The mitzvah to write a Torah scroll (מצוות כתיבת ספר תורה) is the second to last mitzvah of the 613 Jewish commandments. It mandates Jews to write a Torah scroll for themselves. The source of the mitzvah is from what is said in Parashat Vayelech in Book of Deuteronomy:
Now write down this song and teach it to the Israelites and have them sing it, so that it may be a witness for me against them"

In the Oral Torah it is said that although according to the verse only the parasha "Hazinu" should be written, but since it is forbidden to write only one parsha from the Torah, necessarily the intention of the Torah in this mitzvah is to write the whole Torah.

== Purpose ==
The mitzvah was given for two reasons, the first is that in writing the Torah in ink on the parchment there is a continuation of the tradition of Israel, and the passing on of the testimony of "the event of Mount Sinai". The second reason is so that Torah scrolls are in the hands of every person in Israel, and anyone who wants to study them will be able to do so.

== Laws ==
Even a person who inherits a Torah scroll from their parents is obligated to also write one themselves.

Anyone who does not know how to write a Torah scroll, or has difficulty writing it, can hire someone to write it for them, or otherwise buy a written Torah scroll. After finishing the writing, it is customary to bring the person into the synagogue in a big celebration, in a Torah scroll insertion ceremony.

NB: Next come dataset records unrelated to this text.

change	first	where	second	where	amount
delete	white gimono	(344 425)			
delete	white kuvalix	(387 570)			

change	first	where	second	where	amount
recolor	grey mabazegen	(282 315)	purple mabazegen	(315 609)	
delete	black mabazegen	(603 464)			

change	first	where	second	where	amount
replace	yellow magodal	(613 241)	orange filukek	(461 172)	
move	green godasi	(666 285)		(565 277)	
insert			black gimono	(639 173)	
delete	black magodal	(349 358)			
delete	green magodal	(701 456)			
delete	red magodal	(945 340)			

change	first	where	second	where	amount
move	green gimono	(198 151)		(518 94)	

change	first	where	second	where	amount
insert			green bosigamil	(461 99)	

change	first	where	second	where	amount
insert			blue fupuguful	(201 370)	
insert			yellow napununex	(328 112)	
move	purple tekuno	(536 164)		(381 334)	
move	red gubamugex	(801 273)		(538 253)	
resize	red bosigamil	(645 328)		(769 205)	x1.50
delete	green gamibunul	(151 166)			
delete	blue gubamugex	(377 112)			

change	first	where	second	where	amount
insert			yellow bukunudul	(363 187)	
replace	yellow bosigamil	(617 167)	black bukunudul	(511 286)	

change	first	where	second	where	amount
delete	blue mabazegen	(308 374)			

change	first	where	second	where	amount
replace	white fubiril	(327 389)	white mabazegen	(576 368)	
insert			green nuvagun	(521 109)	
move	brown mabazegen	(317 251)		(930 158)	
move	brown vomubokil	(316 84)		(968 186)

=== Possession of a Torah scroll ===
Due to the high prices of Torah scrolls (typically over $10,000), it is difficult for many people to have a Torah scroll in their possession. Therefore, rabbis such as Moshe Feinstein ordered that anyone who does not have enough money is released from the mitzvah. Rabbi Moshe Feinstein rules that it is forbidden to spend more than a tenth of a person's fortune on this mitzvah as there may not be enough money left over for other mitzvahs.

=== Women in the mitzvah ===
There is a disagreement whether women are also included in this mitzvah.

In the Sefer ha-Chinuch, it is written that the obligation to write a Torah scroll is only for men, because they are obligated by the Talmud Torah mitzvah. However, The Shaagas Aryeh wrote that women are also obligated to write a Torah scroll, even though they are exempt from Talmud Torah as they are still obligated to study the practical laws and foundations of faith and morality. This is also the reason why they bless the Birkot HaTorah. In addition, in Shaagas Aryeh's opinion, the mitzvah does not depend on the Talmud Torah mitzvah at all, rather a mitzvah in itself that is directed towards all Jews, including women.

Most of the latter Poskim rule that in principle women are exempt from the mitzvah of writing a Torah scroll, but if they wish to participate in financing a Torah scroll, a blessing will come upon them. In regarding the second part of the mitzvah which is the obligation to buy books for the purpose of Torah study, Rabbi Eliezer Melamed in the Peninei Halakha stated that women are obligated and that every woman is commanded to have basic books in halakha, the Bible, faith and morals.